La entrega de comprobantes informativos a pacientes atendidos en hospitales públicos de Misiones generó polémica y debate en redes sociales durante los últimos días. El documento detalla cuánto costaría cada prestación médica en el sector privado, aunque desde el sistema sanitario aclararon que la atención continúa siendo gratuita para los pacientes.
El tema fue abordado por el médico y exdiputado provincial Martín Cesino, quien defendió la medida y sostuvo que el objetivo es “mostrar dónde se invierten los recursos públicos”.
“Es importante que la gente sepa cuánto implica la inversión en salud. No es un cobro al paciente, sino una forma de transparentar lo que el Estado invierte en cada atención”, explicó.

Según indicó, el comprobante funciona como un detalle informativo del valor estimado de consultas, estudios, medicamentos o procedimientos realizados dentro del sistema sanitario público. “La salud sigue teniendo costo cero para la persona que se atiende”, remarcó.
Sin embargo, la iniciativa despertó críticas en redes sociales, donde algunos usuarios interpretaron la medida como una forma de “hacer sentir culpables” a los pacientes por utilizar el sistema público.

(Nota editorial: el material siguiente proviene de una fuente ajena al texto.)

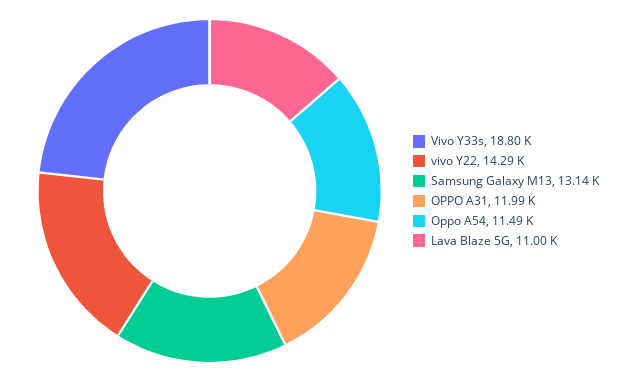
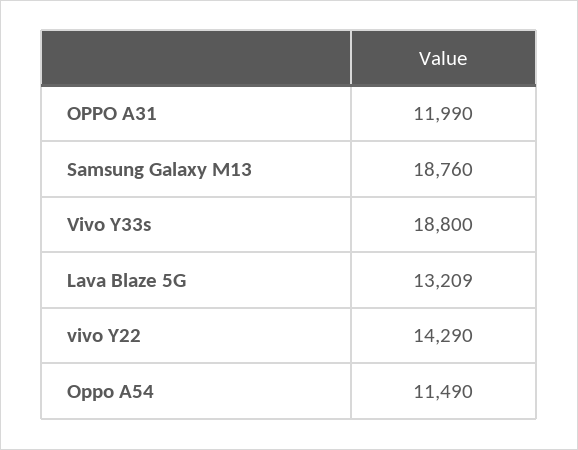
Samsung Galaxy M13: 13140 -> 18760
Lava Blaze 5G: 11000 -> 13209

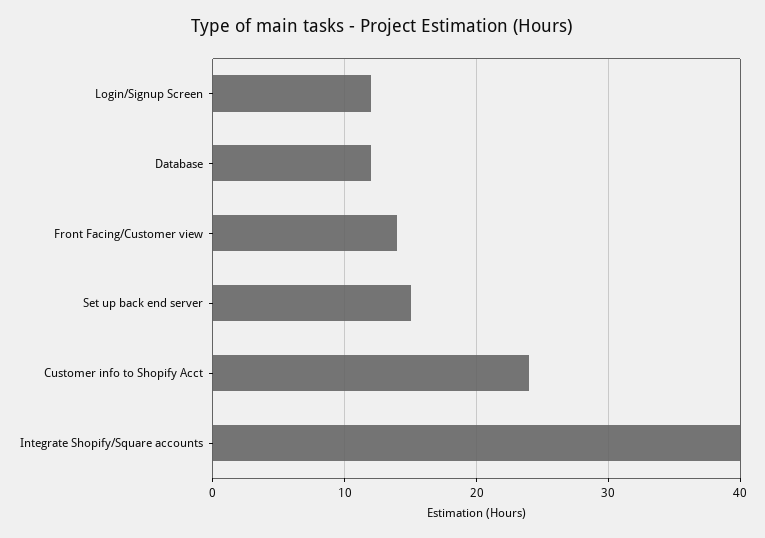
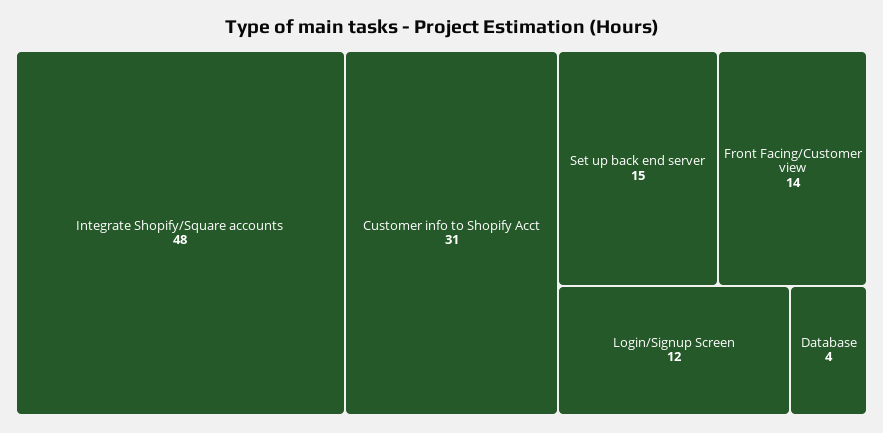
Database: 12 -> 4
Customer info to Shopify Acct: 24 -> 31
Integrate Shopify/Square accounts: 40 -> 48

Ante esas opiniones, Cesino consideró que hubo “mala información” y aseguró que el espíritu de la propuesta es generar conciencia sobre la importancia de sostener el sistema sanitario.
“Es la inversión que hacen todos los misioneros con sus impuestos para garantizar derechos fundamentales como la salud”, expresó.

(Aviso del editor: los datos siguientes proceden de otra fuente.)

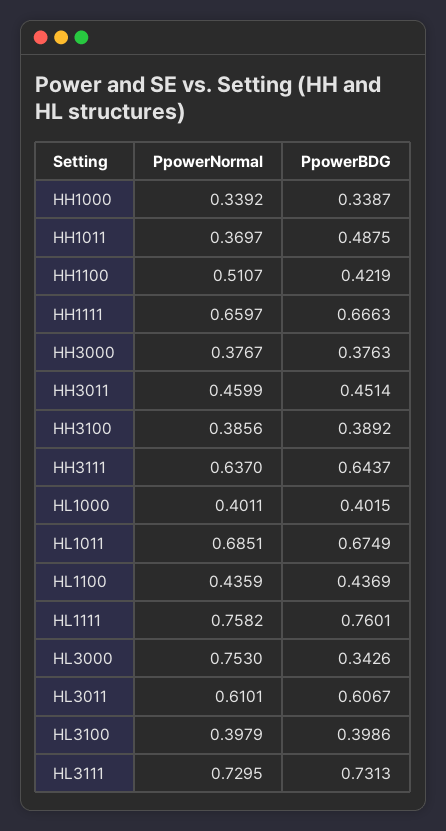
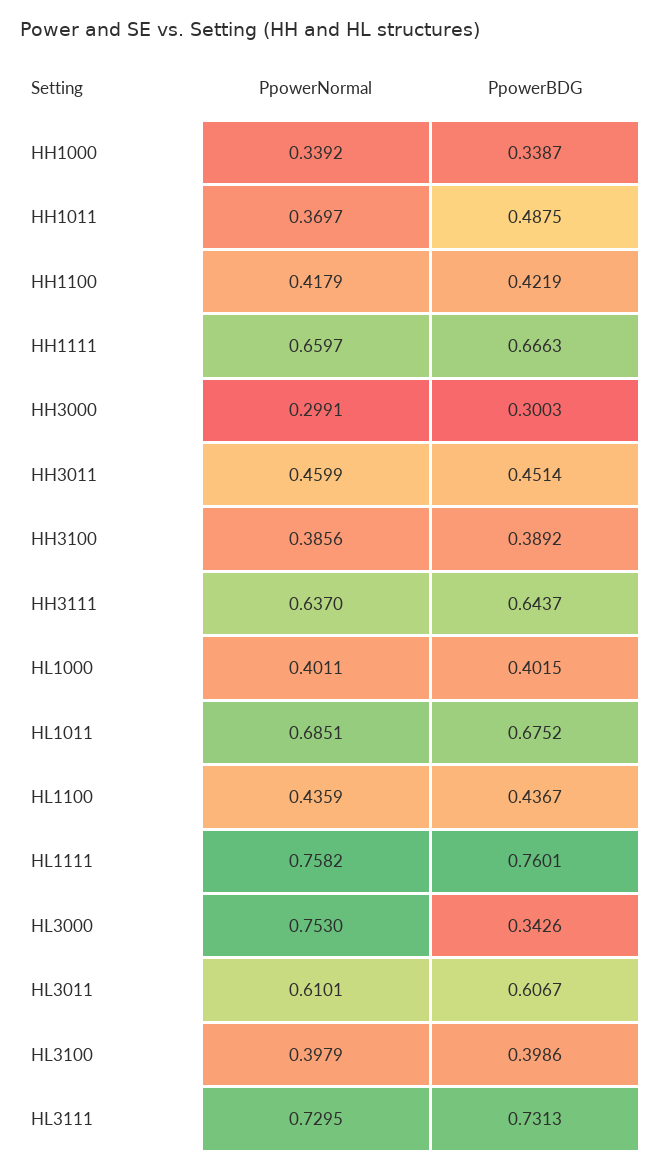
PpowerNormal, HH1100: 0.5107 -> 0.4179
PpowerNormal, HH3000: 0.3767 -> 0.2991
PpowerBDG, HH3000: 0.3763 -> 0.3003
PpowerBDG, HL1011: 0.6749 -> 0.6752
PpowerBDG, HL1100: 0.4369 -> 0.4367

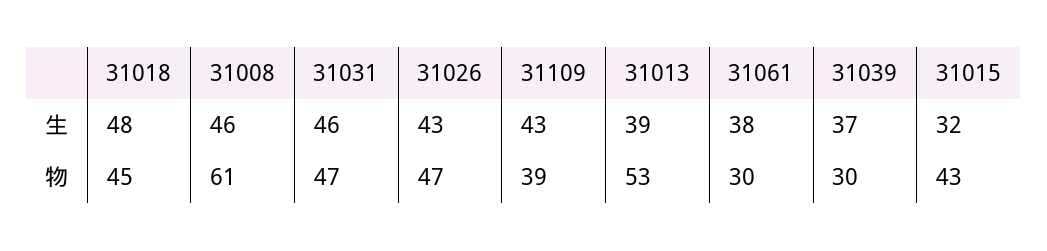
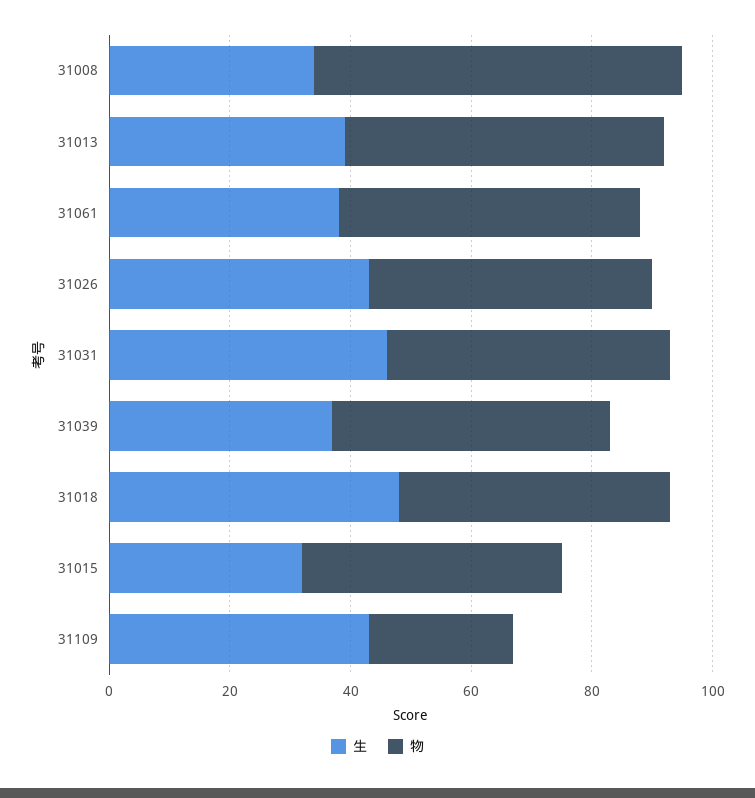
生, 31008: 46 -> 35
物, 31109: 39 -> 25
物, 31061: 30 -> 50
物, 31039: 30 -> 45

El médico también contextualizó la discusión al señalar el fuerte crecimiento de la demanda en hospitales públicos de la provincia. Según afirmó, solamente el Hospital Madariaga atendió cerca de 200 mil pacientes en los primeros meses del año.
Además, aseguró que una parte importante de quienes recurren al sistema público posee obra social o prepaga, pero enfrenta dificultades para acceder a turnos, cobertura médica o medicamentos.
“Muchos pacientes dejaron de pagar la prepaga porque no pueden sostener el costo. Otros tienen obras sociales que no cubren estudios o demoran prestaciones, y terminan recurriendo al hospital público”, explicó.
En ese sentido, defendió el rol del sistema sanitario provincial y destacó que la atención se mantiene garantizada independientemente de la situación económica o cobertura médica de cada paciente.
“El hospital atiende a todos. Lo único que se pide es el documento para ingresar al sistema”, afirmó.
La polémica continúa abierta en redes sociales, donde usuarios debaten entre la necesidad de transparentar el gasto público y el temor a que la medida pueda interpretarse como un intento de “poner precio” a la salud pública.